■ Exercise brief: Look for the word "Porsche" in the entries below, then copy every line that has it.

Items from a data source
▼

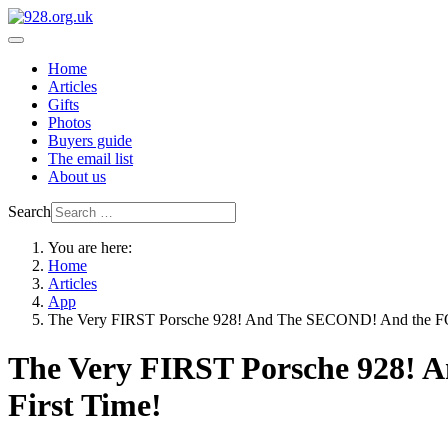
Home
Articles
Gifts
Photos
Buyers guide
The email list
About us
Search
You are here:
Home
Articles
App
The Very FIRST Porsche 928! And The SECOND! And the FO
The Very FIRST Porsche 928! 
First Time!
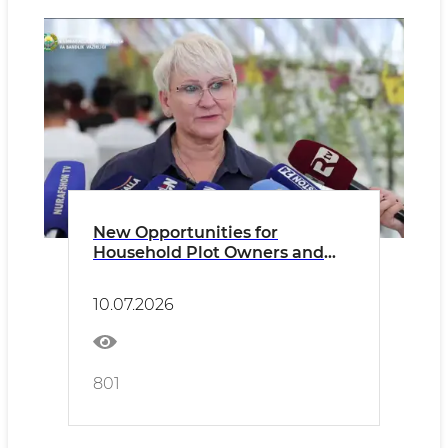
New Opportunities for
Household Plot Owners and
Dekhkan Farms
10.07.2026
801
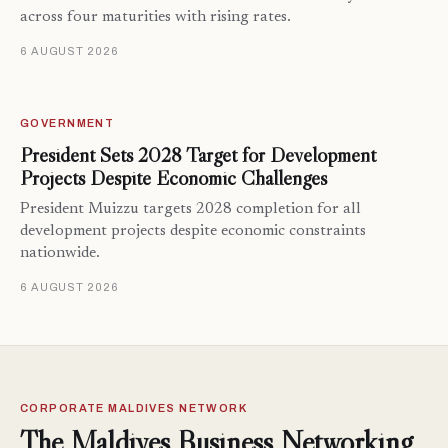
across four maturities with rising rates.
6 AUGUST 2026
GOVERNMENT
President Sets 2028 Target for Development
Projects Despite Economic Challenges
President Muizzu targets 2028 completion for all
development projects despite economic constraints
nationwide.
6 AUGUST 2026
CORPORATE MALDIVES NETWORK
The Maldives Business Networking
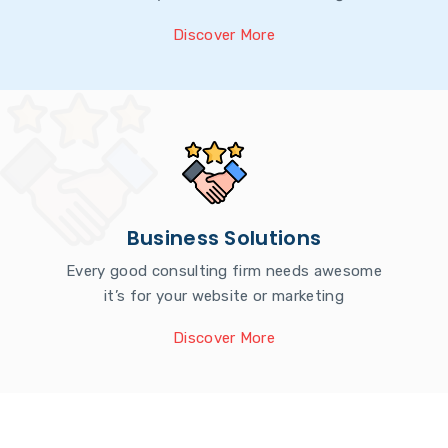
Discover More
Business Solutions
Every good consulting firm needs awesome
it’s for your website or marketing
Discover More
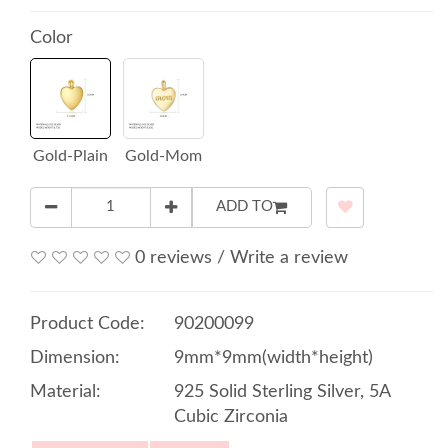
Color
Gold-Plain
Gold-Mom
ADD TO
0 reviews
/
Write a review
Product Code:
90200099
Dimension:
9mm*9mm(width*height)
Material:
925 Solid Sterling Silver, 5A
Cubic Zirconia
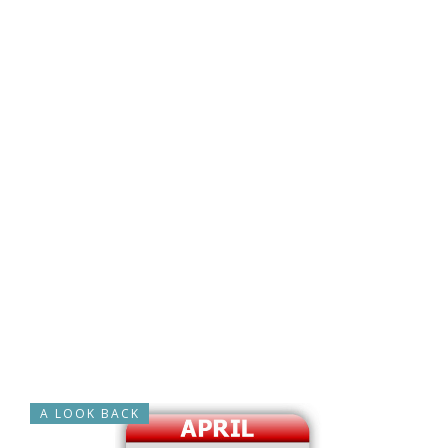
A LOOK BACK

▲

■ Response to this exercise:
The Very FIRST Porsche 928! And The SECOND! And the FO
The Very FIRST Porsche 928! 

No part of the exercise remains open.